BEGIN INFORMATION GIVEN

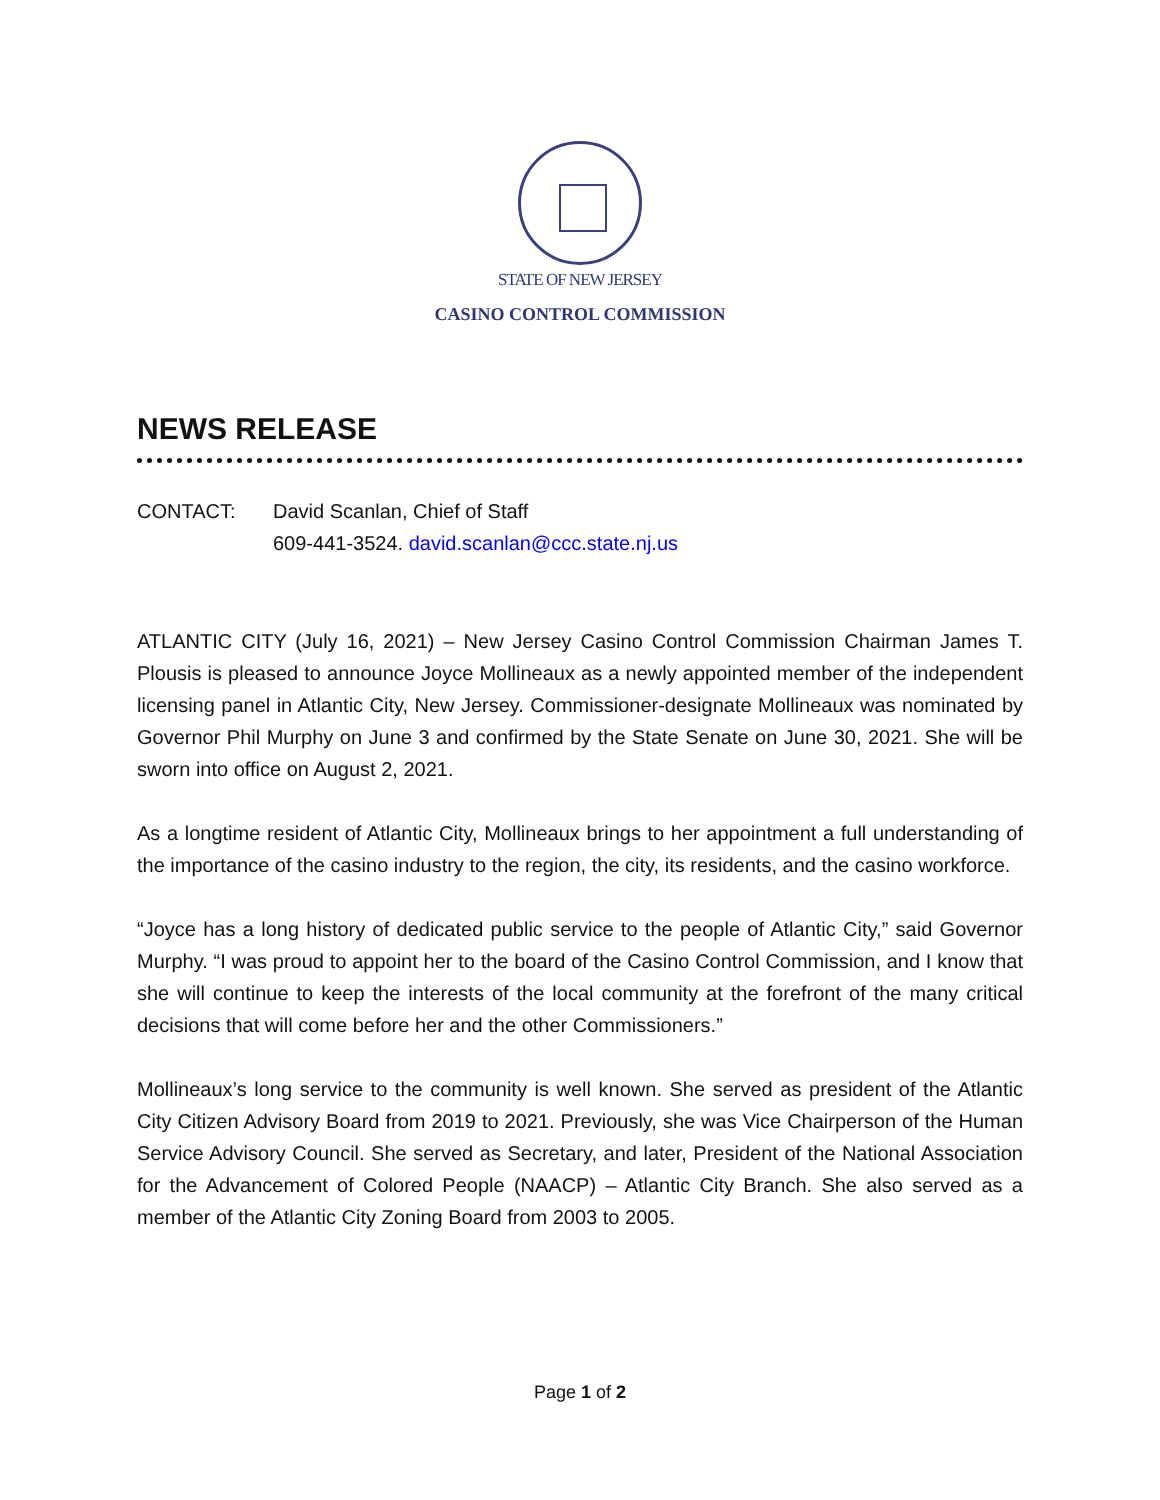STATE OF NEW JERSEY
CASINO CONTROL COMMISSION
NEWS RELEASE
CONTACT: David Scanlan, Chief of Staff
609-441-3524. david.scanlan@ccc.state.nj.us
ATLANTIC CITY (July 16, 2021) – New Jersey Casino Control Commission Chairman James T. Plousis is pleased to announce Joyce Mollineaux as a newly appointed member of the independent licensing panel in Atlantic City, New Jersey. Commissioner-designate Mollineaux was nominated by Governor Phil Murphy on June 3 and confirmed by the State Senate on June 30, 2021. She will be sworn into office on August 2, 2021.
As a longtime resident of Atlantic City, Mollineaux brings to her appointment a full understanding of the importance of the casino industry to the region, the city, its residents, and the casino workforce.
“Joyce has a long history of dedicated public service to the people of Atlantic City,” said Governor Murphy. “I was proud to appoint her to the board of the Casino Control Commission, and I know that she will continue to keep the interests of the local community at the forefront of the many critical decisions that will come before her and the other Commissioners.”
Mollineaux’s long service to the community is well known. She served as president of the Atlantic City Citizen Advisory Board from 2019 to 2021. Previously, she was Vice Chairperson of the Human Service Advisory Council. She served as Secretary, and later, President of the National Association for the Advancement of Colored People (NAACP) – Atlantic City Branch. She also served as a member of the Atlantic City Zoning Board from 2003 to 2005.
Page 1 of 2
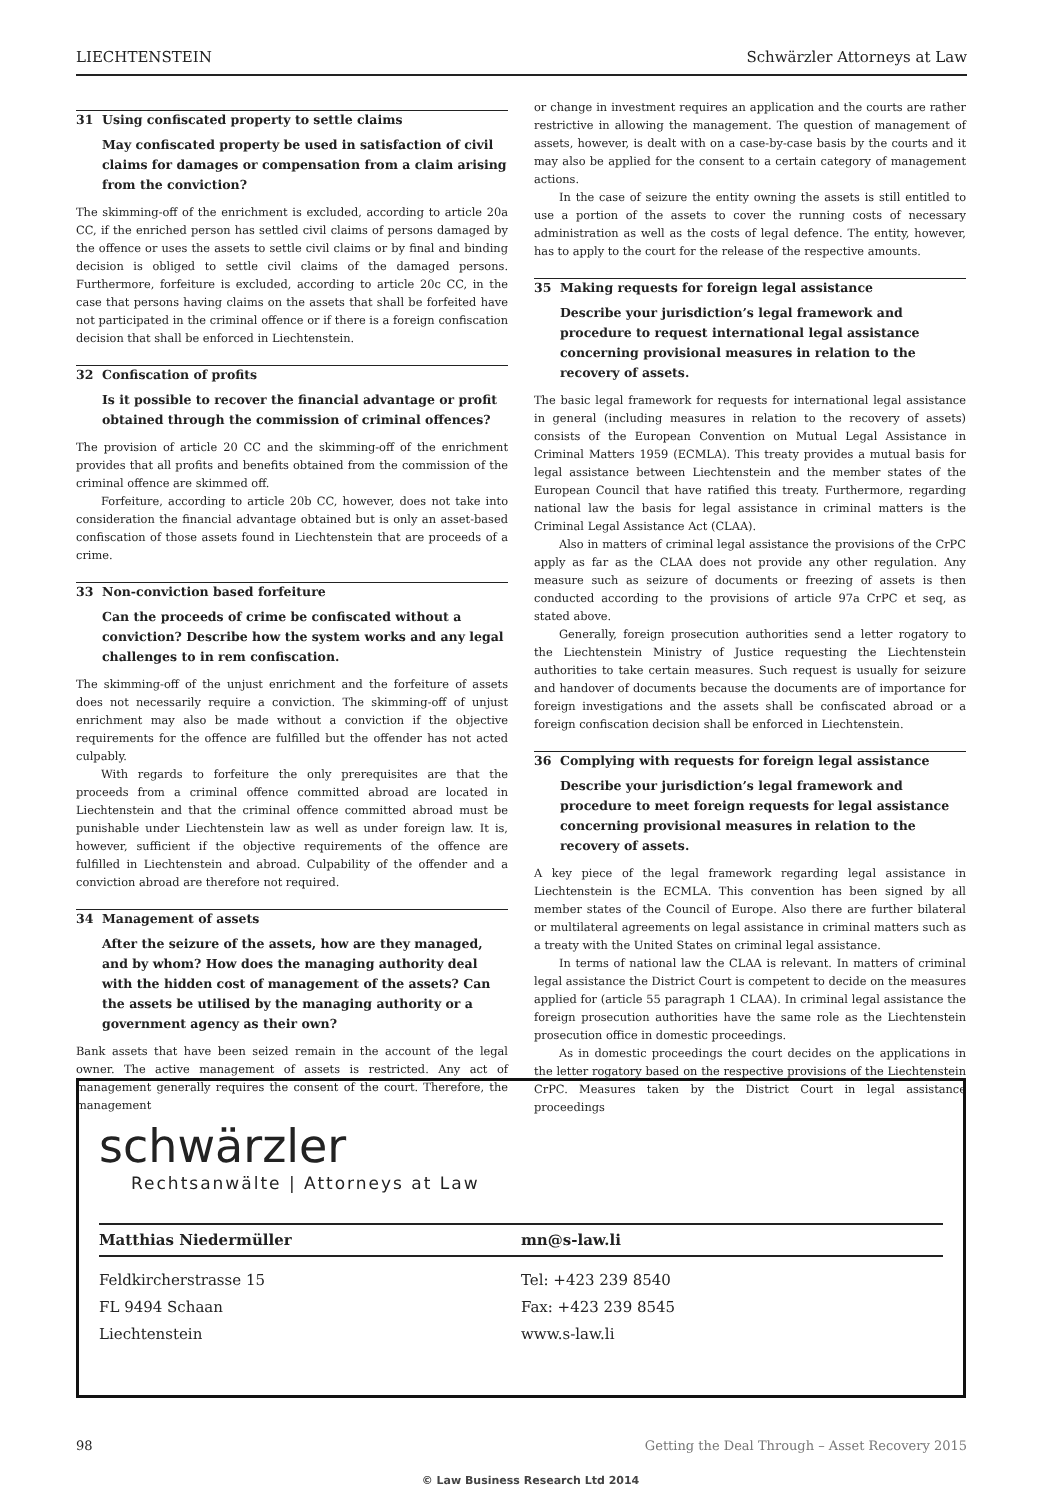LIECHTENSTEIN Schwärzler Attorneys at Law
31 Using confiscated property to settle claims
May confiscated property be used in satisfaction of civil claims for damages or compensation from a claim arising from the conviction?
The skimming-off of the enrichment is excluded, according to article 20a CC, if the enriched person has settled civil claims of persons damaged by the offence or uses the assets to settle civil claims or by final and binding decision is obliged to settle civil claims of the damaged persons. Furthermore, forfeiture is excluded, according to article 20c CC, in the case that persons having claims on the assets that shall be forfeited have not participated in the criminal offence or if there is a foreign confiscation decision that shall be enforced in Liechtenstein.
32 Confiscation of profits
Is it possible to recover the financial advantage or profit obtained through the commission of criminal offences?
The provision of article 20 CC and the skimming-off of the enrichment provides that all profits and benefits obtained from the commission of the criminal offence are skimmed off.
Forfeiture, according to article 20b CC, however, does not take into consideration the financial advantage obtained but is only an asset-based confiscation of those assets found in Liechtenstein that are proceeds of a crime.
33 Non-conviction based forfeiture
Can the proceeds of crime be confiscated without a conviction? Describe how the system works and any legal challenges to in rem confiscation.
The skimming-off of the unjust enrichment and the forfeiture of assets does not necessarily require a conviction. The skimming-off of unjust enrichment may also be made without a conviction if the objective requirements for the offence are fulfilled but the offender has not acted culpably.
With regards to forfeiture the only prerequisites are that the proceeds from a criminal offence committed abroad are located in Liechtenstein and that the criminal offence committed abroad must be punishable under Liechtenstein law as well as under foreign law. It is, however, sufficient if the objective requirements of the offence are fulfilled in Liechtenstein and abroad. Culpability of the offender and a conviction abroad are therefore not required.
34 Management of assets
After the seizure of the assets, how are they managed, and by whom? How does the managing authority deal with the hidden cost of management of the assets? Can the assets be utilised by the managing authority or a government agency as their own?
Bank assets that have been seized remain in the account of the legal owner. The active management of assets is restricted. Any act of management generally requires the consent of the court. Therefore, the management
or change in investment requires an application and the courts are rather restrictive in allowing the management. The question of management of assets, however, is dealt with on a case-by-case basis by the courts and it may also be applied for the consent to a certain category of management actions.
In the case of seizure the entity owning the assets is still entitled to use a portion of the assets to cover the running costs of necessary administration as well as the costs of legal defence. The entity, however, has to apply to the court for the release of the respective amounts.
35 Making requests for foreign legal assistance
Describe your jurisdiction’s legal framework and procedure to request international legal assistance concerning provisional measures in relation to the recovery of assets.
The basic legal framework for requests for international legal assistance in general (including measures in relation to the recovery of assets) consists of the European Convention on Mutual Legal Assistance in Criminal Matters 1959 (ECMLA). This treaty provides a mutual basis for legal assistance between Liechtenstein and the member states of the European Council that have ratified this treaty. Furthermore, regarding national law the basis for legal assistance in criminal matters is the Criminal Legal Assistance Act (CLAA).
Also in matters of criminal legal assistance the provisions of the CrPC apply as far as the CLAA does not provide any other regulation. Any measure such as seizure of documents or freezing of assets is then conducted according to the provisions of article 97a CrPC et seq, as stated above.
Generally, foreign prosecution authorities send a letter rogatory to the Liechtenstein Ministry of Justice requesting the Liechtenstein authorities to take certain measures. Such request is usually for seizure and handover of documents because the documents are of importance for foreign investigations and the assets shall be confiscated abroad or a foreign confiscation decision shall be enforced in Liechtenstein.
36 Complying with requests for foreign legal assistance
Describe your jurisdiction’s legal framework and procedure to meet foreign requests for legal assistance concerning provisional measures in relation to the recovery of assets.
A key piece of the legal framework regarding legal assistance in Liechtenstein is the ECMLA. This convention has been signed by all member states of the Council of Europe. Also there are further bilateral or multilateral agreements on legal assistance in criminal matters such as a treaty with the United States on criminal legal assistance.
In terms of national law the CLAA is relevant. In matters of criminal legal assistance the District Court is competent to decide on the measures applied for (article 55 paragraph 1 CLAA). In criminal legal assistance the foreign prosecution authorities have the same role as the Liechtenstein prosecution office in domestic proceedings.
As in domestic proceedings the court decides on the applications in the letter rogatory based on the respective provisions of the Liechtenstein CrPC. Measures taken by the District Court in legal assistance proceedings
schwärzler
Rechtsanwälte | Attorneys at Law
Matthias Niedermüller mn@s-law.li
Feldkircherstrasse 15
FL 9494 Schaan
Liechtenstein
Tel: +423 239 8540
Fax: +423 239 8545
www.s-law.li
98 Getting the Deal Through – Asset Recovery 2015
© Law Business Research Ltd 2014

END INFORMATION GIVEN

Leaving the pictures aside, repeat the data above exactly.

* **THE COMPLETED TASK**:
STATE OF NEW JERSEY
CASINO CONTROL COMMISSION
NEWS RELEASE
CONTACT: David Scanlan, Chief of Staff
609-441-3524. david.scanlan@ccc.state.nj.us
ATLANTIC CITY (July 16, 2021) – New Jersey Casino Control Commission Chairman James T. Plousis is pleased to announce Joyce Mollineaux as a newly appointed member of the independent licensing panel in Atlantic City, New Jersey. Commissioner-designate Mollineaux was nominated by Governor Phil Murphy on June 3 and confirmed by the State Senate on June 30, 2021. She will be sworn into office on August 2, 2021.
As a longtime resident of Atlantic City, Mollineaux brings to her appointment a full understanding of the importance of the casino industry to the region, the city, its residents, and the casino workforce.
“Joyce has a long history of dedicated public service to the people of Atlantic City,” said Governor Murphy. “I was proud to appoint her to the board of the Casino Control Commission, and I know that she will continue to keep the interests of the local community at the forefront of the many critical decisions that will come before her and the other Commissioners.”
Mollineaux’s long service to the community is well known. She served as president of the Atlantic City Citizen Advisory Board from 2019 to 2021. Previously, she was Vice Chairperson of the Human Service Advisory Council. She served as Secretary, and later, President of the National Association for the Advancement of Colored People (NAACP) – Atlantic City Branch. She also served as a member of the Atlantic City Zoning Board from 2003 to 2005.
Page 1 of 2
LIECHTENSTEIN Schwärzler Attorneys at Law
31 Using confiscated property to settle claims
May confiscated property be used in satisfaction of civil claims for damages or compensation from a claim arising from the conviction?
The skimming-off of the enrichment is excluded, according to article 20a CC, if the enriched person has settled civil claims of persons damaged by the offence or uses the assets to settle civil claims or by final and binding decision is obliged to settle civil claims of the damaged persons. Furthermore, forfeiture is excluded, according to article 20c CC, in the case that persons having claims on the assets that shall be forfeited have not participated in the criminal offence or if there is a foreign confiscation decision that shall be enforced in Liechtenstein.
32 Confiscation of profits
Is it possible to recover the financial advantage or profit obtained through the commission of criminal offences?
The provision of article 20 CC and the skimming-off of the enrichment provides that all profits and benefits obtained from the commission of the criminal offence are skimmed off.
Forfeiture, according to article 20b CC, however, does not take into consideration the financial advantage obtained but is only an asset-based confiscation of those assets found in Liechtenstein that are proceeds of a crime.
33 Non-conviction based forfeiture
Can the proceeds of crime be confiscated without a conviction? Describe how the system works and any legal challenges to in rem confiscation.
The skimming-off of the unjust enrichment and the forfeiture of assets does not necessarily require a conviction. The skimming-off of unjust enrichment may also be made without a conviction if the objective requirements for the offence are fulfilled but the offender has not acted culpably.
With regards to forfeiture the only prerequisites are that the proceeds from a criminal offence committed abroad are located in Liechtenstein and that the criminal offence committed abroad must be punishable under Liechtenstein law as well as under foreign law. It is, however, sufficient if the objective requirements of the offence are fulfilled in Liechtenstein and abroad. Culpability of the offender and a conviction abroad are therefore not required.
34 Management of assets
After the seizure of the assets, how are they managed, and by whom? How does the managing authority deal with the hidden cost of management of the assets? Can the assets be utilised by the managing authority or a government agency as their own?
Bank assets that have been seized remain in the account of the legal owner. The active management of assets is restricted. Any act of management generally requires the consent of the court. Therefore, the management
or change in investment requires an application and the courts are rather restrictive in allowing the management. The question of management of assets, however, is dealt with on a case-by-case basis by the courts and it may also be applied for the consent to a certain category of management actions.
In the case of seizure the entity owning the assets is still entitled to use a portion of the assets to cover the running costs of necessary administration as well as the costs of legal defence. The entity, however, has to apply to the court for the release of the respective amounts.
35 Making requests for foreign legal assistance
Describe your jurisdiction’s legal framework and procedure to request international legal assistance concerning provisional measures in relation to the recovery of assets.
The basic legal framework for requests for international legal assistance in general (including measures in relation to the recovery of assets) consists of the European Convention on Mutual Legal Assistance in Criminal Matters 1959 (ECMLA). This treaty provides a mutual basis for legal assistance between Liechtenstein and the member states of the European Council that have ratified this treaty. Furthermore, regarding national law the basis for legal assistance in criminal matters is the Criminal Legal Assistance Act (CLAA).
Also in matters of criminal legal assistance the provisions of the CrPC apply as far as the CLAA does not provide any other regulation. Any measure such as seizure of documents or freezing of assets is then conducted according to the provisions of article 97a CrPC et seq, as stated above.
Generally, foreign prosecution authorities send a letter rogatory to the Liechtenstein Ministry of Justice requesting the Liechtenstein authorities to take certain measures. Such request is usually for seizure and handover of documents because the documents are of importance for foreign investigations and the assets shall be confiscated abroad or a foreign confiscation decision shall be enforced in Liechtenstein.
36 Complying with requests for foreign legal assistance
Describe your jurisdiction’s legal framework and procedure to meet foreign requests for legal assistance concerning provisional measures in relation to the recovery of assets.
A key piece of the legal framework regarding legal assistance in Liechtenstein is the ECMLA. This convention has been signed by all member states of the Council of Europe. Also there are further bilateral or multilateral agreements on legal assistance in criminal matters such as a treaty with the United States on criminal legal assistance.
In terms of national law the CLAA is relevant. In matters of criminal legal assistance the District Court is competent to decide on the measures applied for (article 55 paragraph 1 CLAA). In criminal legal assistance the foreign prosecution authorities have the same role as the Liechtenstein prosecution office in domestic proceedings.
As in domestic proceedings the court decides on the applications in the letter rogatory based on the respective provisions of the Liechtenstein CrPC. Measures taken by the District Court in legal assistance proceedings
schwärzler
Rechtsanwälte | Attorneys at Law
Matthias Niedermüller mn@s-law.li
Feldkircherstrasse 15
FL 9494 Schaan
Liechtenstein
Tel: +423 239 8540
Fax: +423 239 8545
www.s-law.li
98 Getting the Deal Through – Asset Recovery 2015
© Law Business Research Ltd 2014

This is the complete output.